- Specialty: Dermatology

= Acne necrotica =

Skin condition

Acne necrotica presents with a primary lesion that is a pruritic or painful erythematous follicular-based papule that develops central necrosis and crusting and heals with a varioliform scar.

== Signs and symptoms ==
Usually appearing as a cluster of erythematous papules and papulo-pustules, the lesions are umbilicated, 2-4 mm in diameter, and develop central necrosis within a few days. An adherent hemorrhagic crust forms, but it falls off after 3–4 weeks, leaving varioliform scars.

== Causes ==
In essence, the etiology is unknown. Even though coagulase-positive staphylococci have been grown from pustules, it is challenging to determine the organism's significance. Additionally, Propionibacterium acnes has been linked. Genetic and environmental influences are not fully understood. Mechanical elements like scratching and rubbing merely make the condition worse; they are not the cause. Herpes simplex was found in some patients but not in others.

== Diagnosis ==
Staphylococcus aureus or epidermidis invariably grow in routine aerobic cultures. Numerous intracellular and extracellular gram-positive pleomorphic organisms compatible with Propionibacterium acnes can be seen using Gram stain.

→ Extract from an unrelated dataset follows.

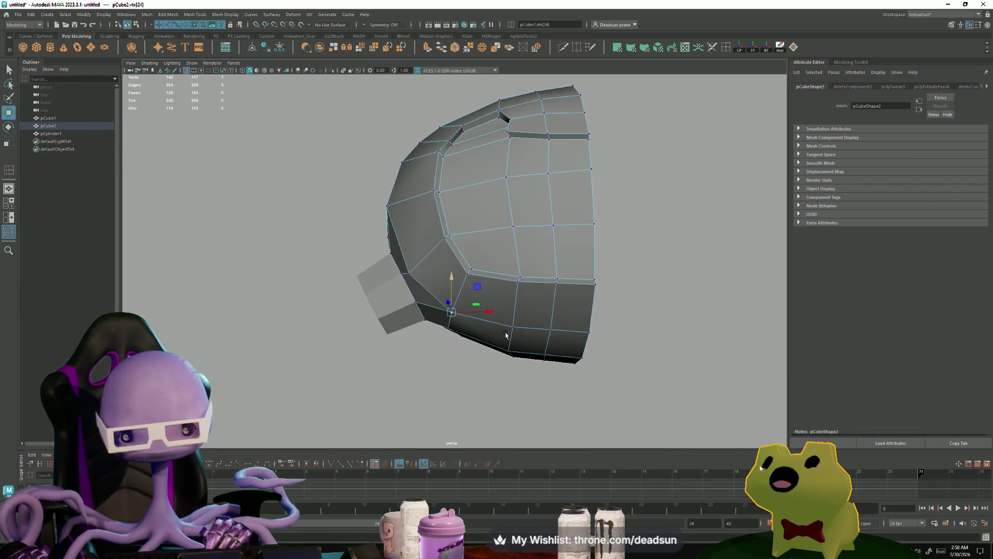
shift+click(553, 328)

Perifollicular lymphocyte infiltrates and lymphocytic spongiosis of the follicular epithelium are features of early lesions. Sebaceous glands, sebaceous ducts, and the infundibulum are all soon engulfed in sebaceous epithelium necrosis. There may be granulomas of foreign bodies. The epidermis may also necrotize. Both extensive corium necrosis and bleeding are major components. Neutrophils typically don't exist or appear later. Finally, fibrosis is visible.

== Treatment ==
Sometimes systemic antibiotics are beneficial; erythromycin or tetracyclines are suitable options. Systemic corticosteroids reduce inflammation but do not have any therapeutic effects. Trials using oral isotretinoin have yielded inconsistent outcomes. It may be beneficial to take extra precautions like warm compresses to release the crusts and antibacterial washes. Topical tretinoin and benzoyl peroxide don't work. For a brief period, applying a topical corticosteroid lotion could be beneficial in reducing itching.